Joesley Batista e um operador do “planilhão da propina” são presos por corrupção no Ministério da Agricultura

O nome da operação é Capitu. Nela, os executivos da JBS Joesley Batista e Demilton de Castro, além do vice-governador de Minas Gerais, Antonio Andrade (MDB), que foi ministro da Agricultura de Dilma Roussef, foram presos hoje pela Polícia Federal. A acusação é um de esquema de corrupção no Ministério da Agricultura no governo Dilma Rousseff (PT). O executivo da JBS Ricardo Saud também é alvo de um mandado de prisão e foi preso no meio desta manhã. O deputado federal eleito Neri Geller, ministro da Agricultura de Dilma Rousseff, também foi preso pela Capitu.

A Polícia Federal cumpre 62 mandados de busca e apreensão em Minas, São Paulo, Rio de Janeiro, Paraíba e Mato Grosso do Sul.

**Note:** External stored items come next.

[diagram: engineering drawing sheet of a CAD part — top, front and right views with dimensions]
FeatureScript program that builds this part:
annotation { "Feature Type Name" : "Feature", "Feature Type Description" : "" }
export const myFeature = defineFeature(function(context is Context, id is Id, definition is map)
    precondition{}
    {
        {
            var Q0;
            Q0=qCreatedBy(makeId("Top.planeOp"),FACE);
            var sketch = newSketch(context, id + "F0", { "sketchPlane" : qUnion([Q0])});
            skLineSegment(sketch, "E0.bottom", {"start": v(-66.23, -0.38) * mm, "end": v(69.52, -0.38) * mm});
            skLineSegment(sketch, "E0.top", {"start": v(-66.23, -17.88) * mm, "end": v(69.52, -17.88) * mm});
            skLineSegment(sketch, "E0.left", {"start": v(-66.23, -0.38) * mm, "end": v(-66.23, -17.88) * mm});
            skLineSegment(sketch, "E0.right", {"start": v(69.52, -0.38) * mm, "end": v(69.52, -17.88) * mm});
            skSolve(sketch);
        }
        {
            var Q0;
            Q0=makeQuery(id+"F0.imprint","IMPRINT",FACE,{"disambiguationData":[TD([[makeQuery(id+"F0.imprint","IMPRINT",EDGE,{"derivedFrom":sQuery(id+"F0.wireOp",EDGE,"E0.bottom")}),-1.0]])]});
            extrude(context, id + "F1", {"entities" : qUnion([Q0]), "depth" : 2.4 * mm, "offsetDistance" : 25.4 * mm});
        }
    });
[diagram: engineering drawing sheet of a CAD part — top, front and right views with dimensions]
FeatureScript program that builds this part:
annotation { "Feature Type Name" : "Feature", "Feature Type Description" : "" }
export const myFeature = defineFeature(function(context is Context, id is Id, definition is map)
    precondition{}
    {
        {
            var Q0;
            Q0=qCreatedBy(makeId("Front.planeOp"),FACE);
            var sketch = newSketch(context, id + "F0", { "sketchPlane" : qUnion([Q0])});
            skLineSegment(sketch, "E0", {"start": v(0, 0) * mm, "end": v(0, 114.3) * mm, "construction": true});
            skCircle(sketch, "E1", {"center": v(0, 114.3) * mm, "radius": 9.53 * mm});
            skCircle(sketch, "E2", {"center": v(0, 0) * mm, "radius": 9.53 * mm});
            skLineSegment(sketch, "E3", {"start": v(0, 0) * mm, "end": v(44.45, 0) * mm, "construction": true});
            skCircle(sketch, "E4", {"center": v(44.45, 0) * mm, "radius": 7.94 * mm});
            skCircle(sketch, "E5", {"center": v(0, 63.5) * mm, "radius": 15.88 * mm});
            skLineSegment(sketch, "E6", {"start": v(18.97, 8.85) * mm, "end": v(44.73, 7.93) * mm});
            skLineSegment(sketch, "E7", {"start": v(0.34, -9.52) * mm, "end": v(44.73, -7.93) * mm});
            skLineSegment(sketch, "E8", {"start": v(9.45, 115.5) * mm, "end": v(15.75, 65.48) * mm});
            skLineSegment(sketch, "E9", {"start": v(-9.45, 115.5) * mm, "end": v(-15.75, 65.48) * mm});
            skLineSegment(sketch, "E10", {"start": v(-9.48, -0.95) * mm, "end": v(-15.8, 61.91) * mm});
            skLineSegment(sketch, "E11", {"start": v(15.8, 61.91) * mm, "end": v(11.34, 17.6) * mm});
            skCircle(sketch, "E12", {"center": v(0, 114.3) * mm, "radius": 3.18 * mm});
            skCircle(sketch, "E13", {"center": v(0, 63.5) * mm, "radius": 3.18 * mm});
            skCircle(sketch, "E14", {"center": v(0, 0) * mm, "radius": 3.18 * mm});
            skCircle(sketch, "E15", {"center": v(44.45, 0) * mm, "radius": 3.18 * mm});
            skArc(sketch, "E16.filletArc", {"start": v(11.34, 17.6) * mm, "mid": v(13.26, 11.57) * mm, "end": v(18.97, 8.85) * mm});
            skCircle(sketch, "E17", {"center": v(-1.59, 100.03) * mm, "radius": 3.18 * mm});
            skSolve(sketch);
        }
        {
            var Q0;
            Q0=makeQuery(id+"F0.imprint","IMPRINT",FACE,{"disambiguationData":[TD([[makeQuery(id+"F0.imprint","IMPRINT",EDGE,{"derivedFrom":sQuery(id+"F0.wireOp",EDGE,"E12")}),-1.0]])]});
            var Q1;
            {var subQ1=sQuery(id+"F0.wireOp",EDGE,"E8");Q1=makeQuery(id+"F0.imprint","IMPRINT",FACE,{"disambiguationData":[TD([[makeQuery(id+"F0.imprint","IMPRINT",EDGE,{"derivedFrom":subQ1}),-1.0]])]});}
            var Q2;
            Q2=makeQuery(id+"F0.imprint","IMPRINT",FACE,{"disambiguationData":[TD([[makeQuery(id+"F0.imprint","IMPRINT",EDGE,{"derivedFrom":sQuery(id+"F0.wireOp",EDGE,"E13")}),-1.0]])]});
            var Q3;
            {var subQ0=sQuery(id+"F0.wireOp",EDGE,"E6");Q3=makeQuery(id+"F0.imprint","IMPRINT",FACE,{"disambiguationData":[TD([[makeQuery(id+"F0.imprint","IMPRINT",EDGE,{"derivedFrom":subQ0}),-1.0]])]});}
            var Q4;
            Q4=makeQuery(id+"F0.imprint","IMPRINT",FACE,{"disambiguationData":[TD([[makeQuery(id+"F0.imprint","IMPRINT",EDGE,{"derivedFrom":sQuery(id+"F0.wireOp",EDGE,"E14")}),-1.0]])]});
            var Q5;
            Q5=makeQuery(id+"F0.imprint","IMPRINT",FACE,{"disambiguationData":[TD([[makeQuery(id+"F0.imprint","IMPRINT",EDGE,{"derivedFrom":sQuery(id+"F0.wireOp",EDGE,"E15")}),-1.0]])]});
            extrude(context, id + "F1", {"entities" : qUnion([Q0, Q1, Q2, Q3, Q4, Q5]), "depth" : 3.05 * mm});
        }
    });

A operação Capitu é um desdobramento da Lava-Jato e é baseada na delação do doleiro Lúcio Funaro, operador do MDB.

Na mesma operação também foi preso Demilton Antonio de Castro, que é apontado como responsável por organizar um arquivo com nove mil dados de operações financeiras ilegais feitas pela JBS. Segundo a PF, esse arquivo era chamado de “planilhão da propina”.

De acordo com a denúncia o esquema criminoso era fonte de arrecadação de propina dentro do Ministério da Agricultura beneficiando políticos do MDB que recebiam dinheiro da JBS em troca de benefícios para as empresas do grupo. Antonio Andrade recebeu propina de Joesley para efetivar medidas que beneficiaram a JBS. Segundo a PF, a JBS teria pago R$ 2 milhões, por exemplo, pela regulamentação da exportação de despojos e R$ 5 milhões pela proibição de um remédio para parasitas de longa duração.

NOTA DA POLÍCIA FEDERAL

De acordo com nota da Polícia Federal, durante as investigações, houve clara comprovação de que empresários e funcionários do grupo investigado – inicialmente atuando em colaboração premiada com a PF – teriam praticado atos de obstrução de justiça, prejudicando a instrução criminal, com o objetivo de desviar a PF da linha de apuração adequada ao correto esclarecimento dos fatos. Daí o nome da Operação, CAPITU, a personagem dissimulada da obra prima de Machado de Assis, Dom Casmurro.

Os envolvidos deverão ser indiciados pelos crimes de constituição e participação em organização criminosa, obstrução de justiça, corrupção ativa, corrupção passiva e lavagem de dinheiro, dentre outros. Caso haja condenação, as penas máximas poderão variar entre 3 e 120 anos de reclusão, proporcionalmente à participação de cada investigado.